Irving Reti, director of the Brain Stimulation Program at Johns Hopkins Hospital in Baltimore, has treated a number of patients with autism who have severe self-injurious behavior using ECT. These patients have typically progressed to a frequent maintenance ECT regimen. One alternative he has considered for suppressing self-injurious behavior without the need for ECT is deep brain stimulation (DBS), which delivers electrical stimulation to a specific region of the brain via an implanted device without triggering a seizure.
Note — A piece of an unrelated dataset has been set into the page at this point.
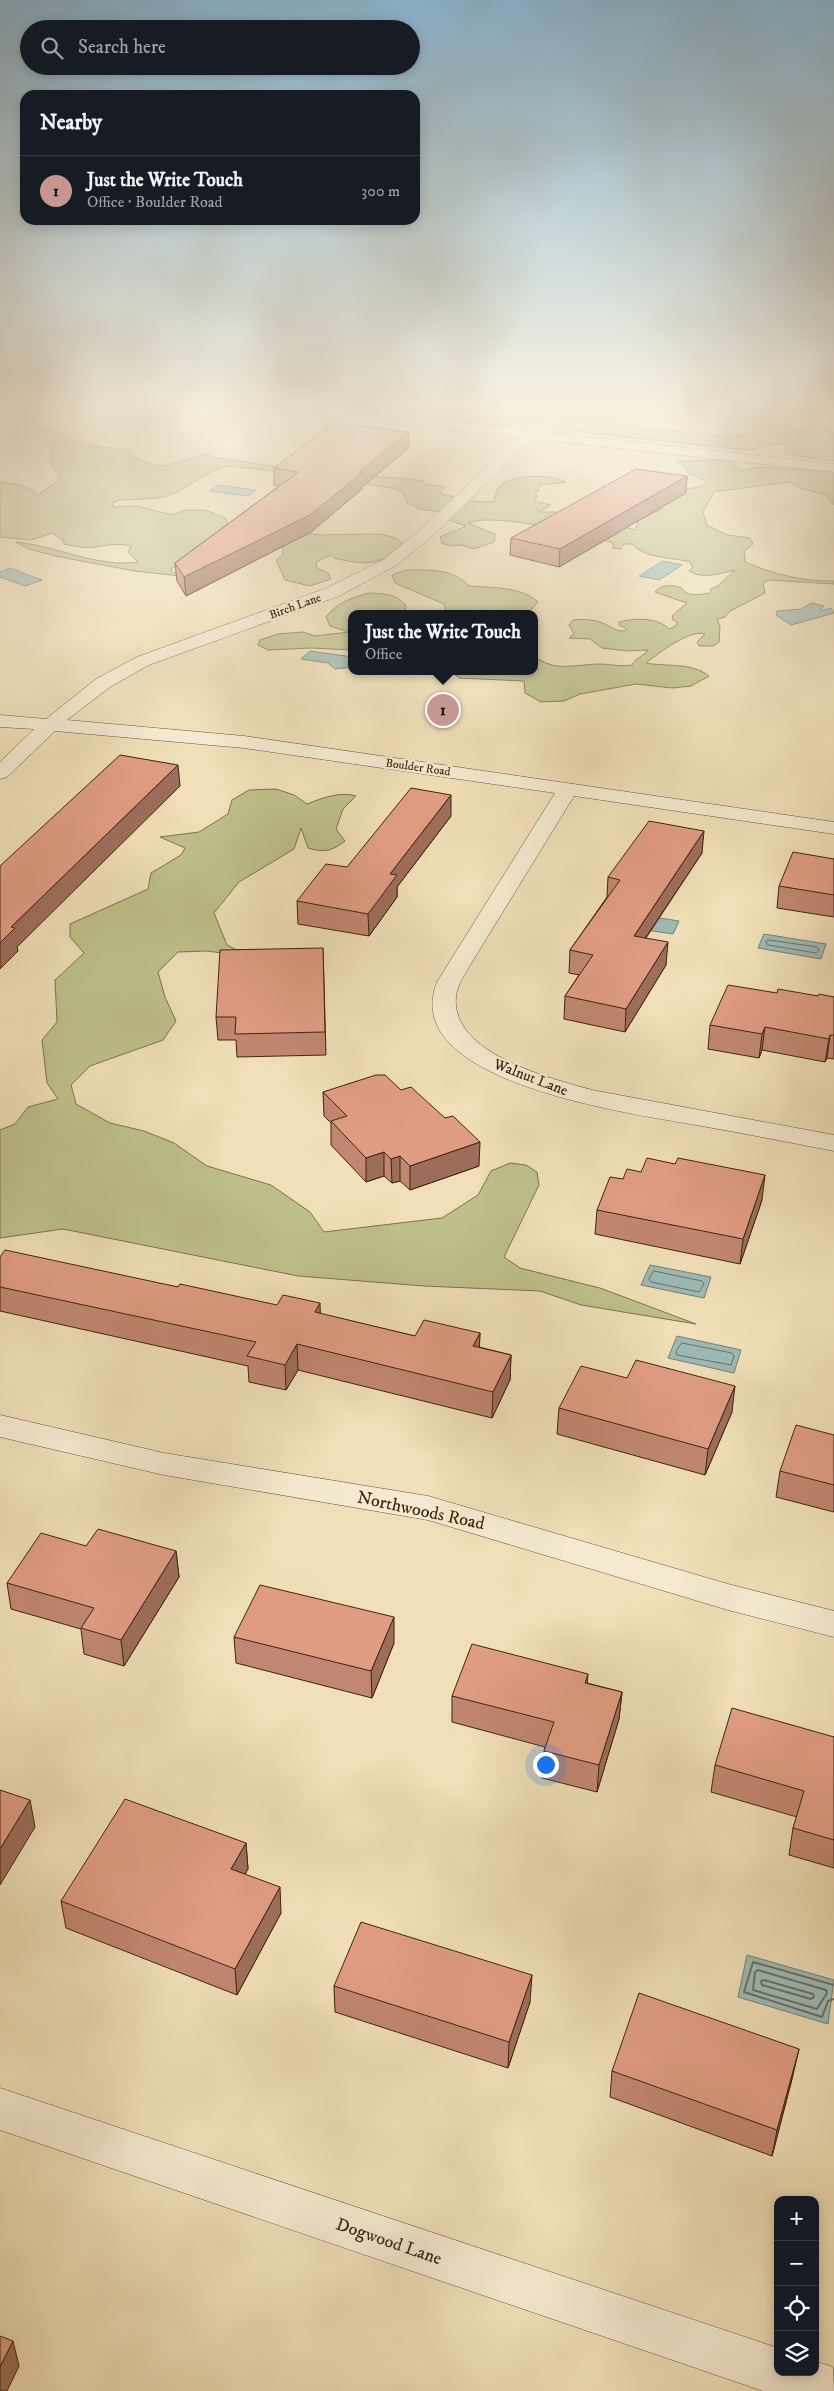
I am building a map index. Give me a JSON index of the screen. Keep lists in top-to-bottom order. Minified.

To test the potential of DBS for self-injurious behavior in people with autism, the researchers plan to use mice with a genetic abnormality implicated in autism that also exhibit excessive self-grooming that causes injury. They have targeted a brain region in these mice that is used in DBS patients with treatment-resistant obsessive compulsive disorder. When the researchers administer either ECT or DBS to these mice, they exhibit a marked reduction in excessive self-grooming.
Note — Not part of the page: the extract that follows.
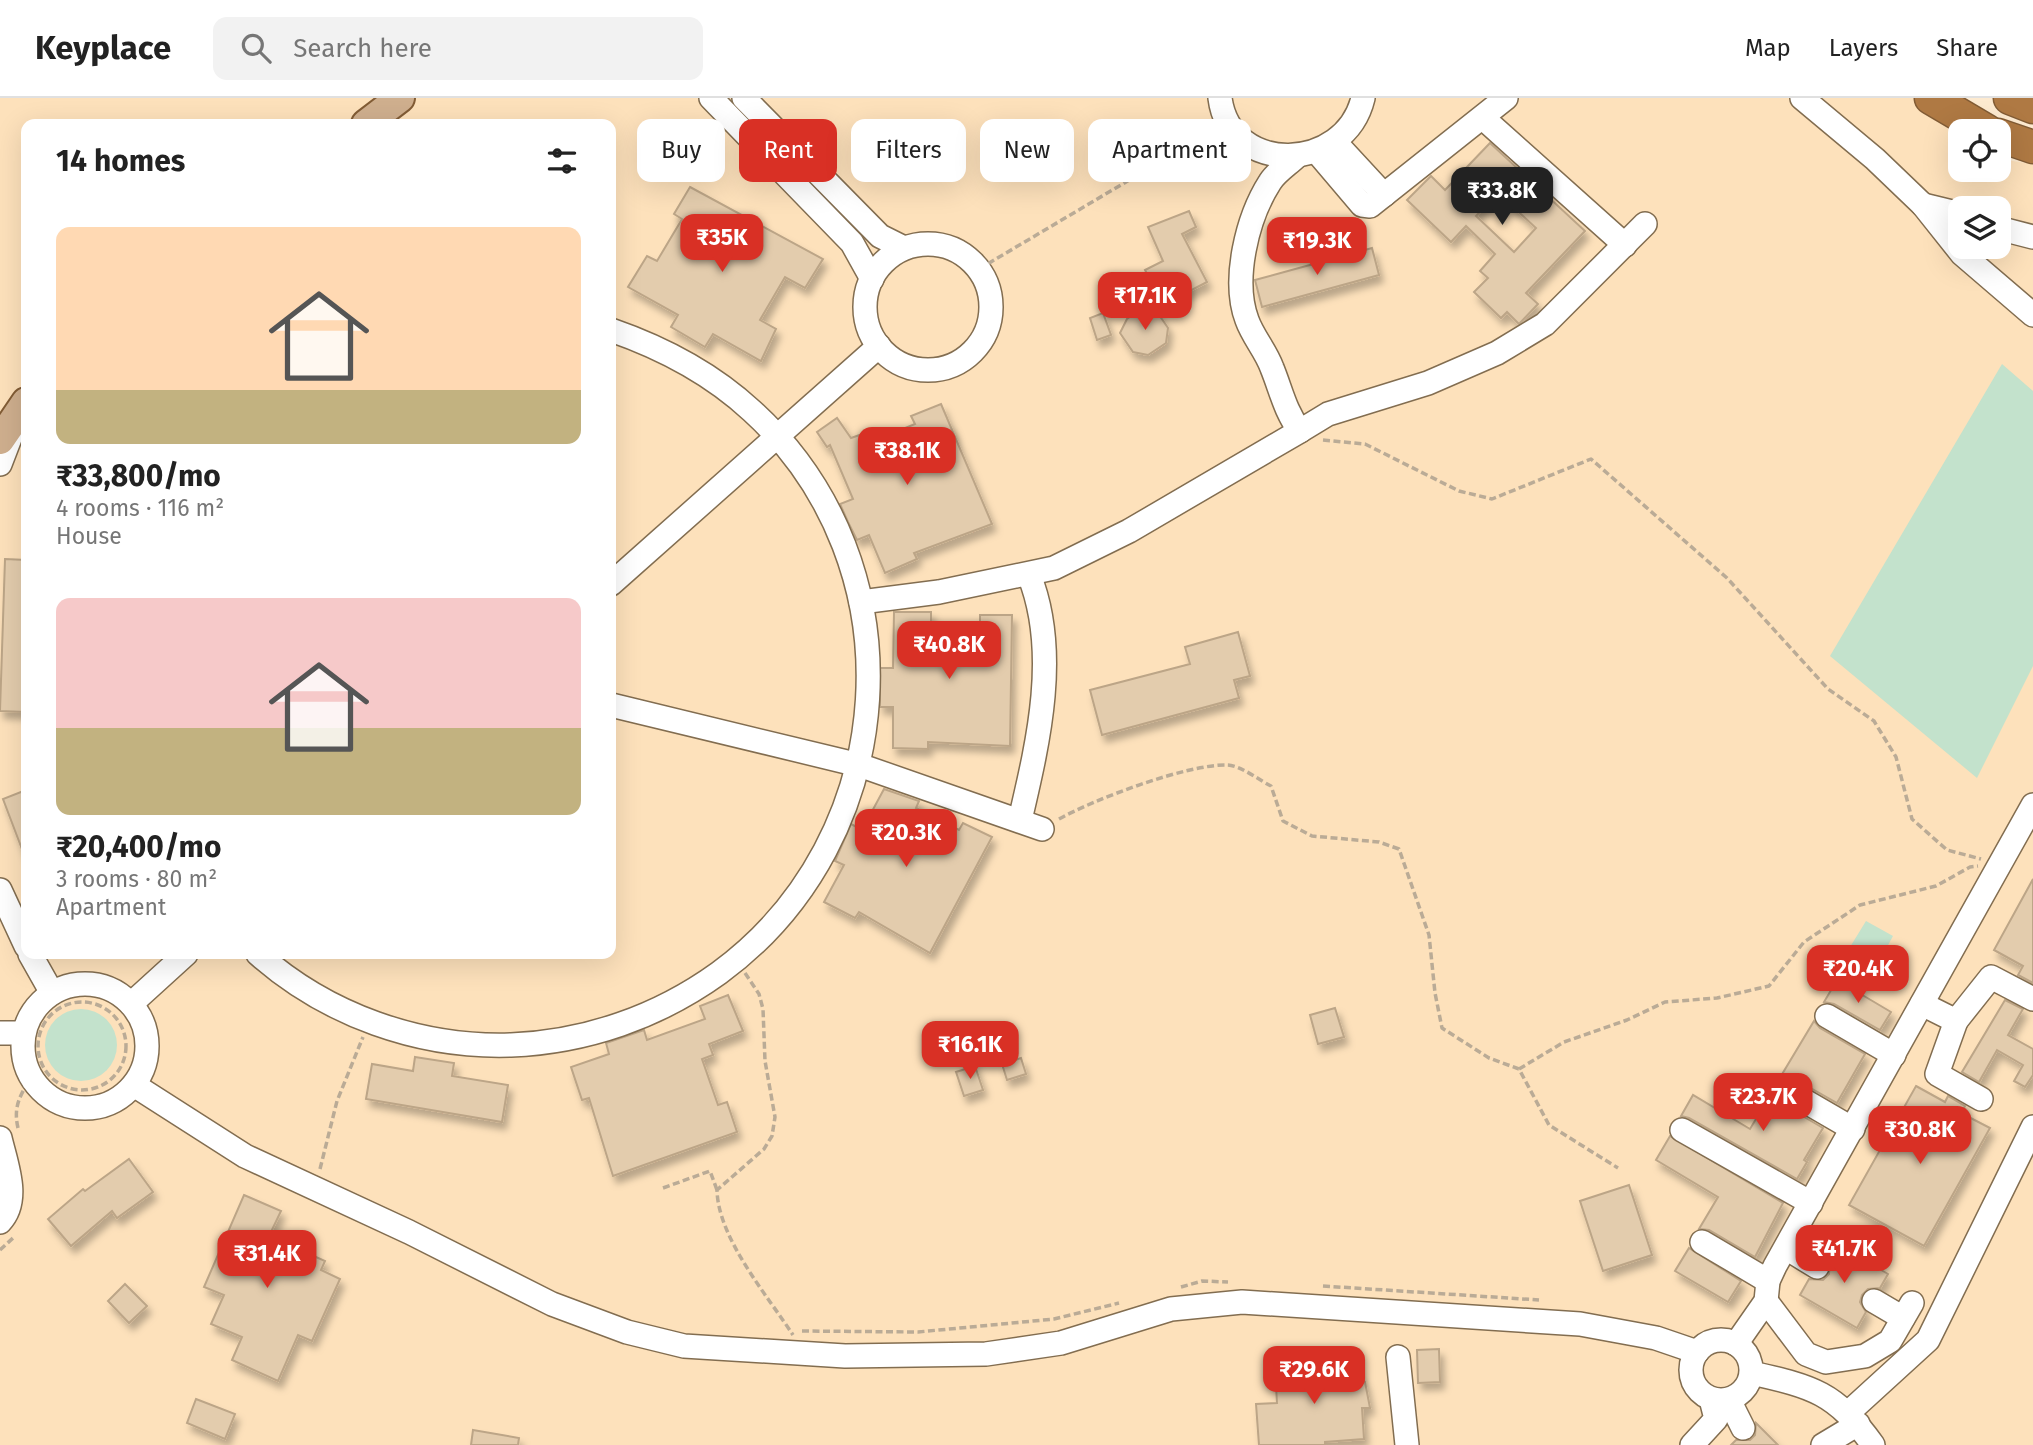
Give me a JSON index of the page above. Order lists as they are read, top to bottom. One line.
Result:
{"page":{"header":"Keyplace","search":"Search here","nav":["Map","Layers","Share"],"chip":["Buy","Rent","Filters","New","Apartment"],"heading":"14 homes","price":["₹33.8K","₹35K","₹19.3K","₹17.1K","₹38.1K","₹40.8K","₹20.3K","₹20.4K","₹16.1K","₹23.7K","₹30.8K","₹41.7K","₹31.4K","₹29.6K"],"list":[{"name":"₹33,800/mo","note":"4 rooms · 116 m² · House"},{"name":"₹20,400/mo","note":"3 rooms · 80 m² · Apartment"}]}}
Ongoing studies aim to determine whether DBS suppresses excessive self-grooming when different brain regions are targeted. Because multiple genetic abnormalities contribute to autism, Reti also plans to assess DBS in a second mouse model of autism-related self-injurious behavior. Stimulation sites that work in both mouse models will be the strongest candidates for DBS in people with autism. Reti also hopes to determine the minimum stimulation time needed for DBS to be effective in order to minimize side effects, and to learn whether DBS maintains its effectiveness with repeated use.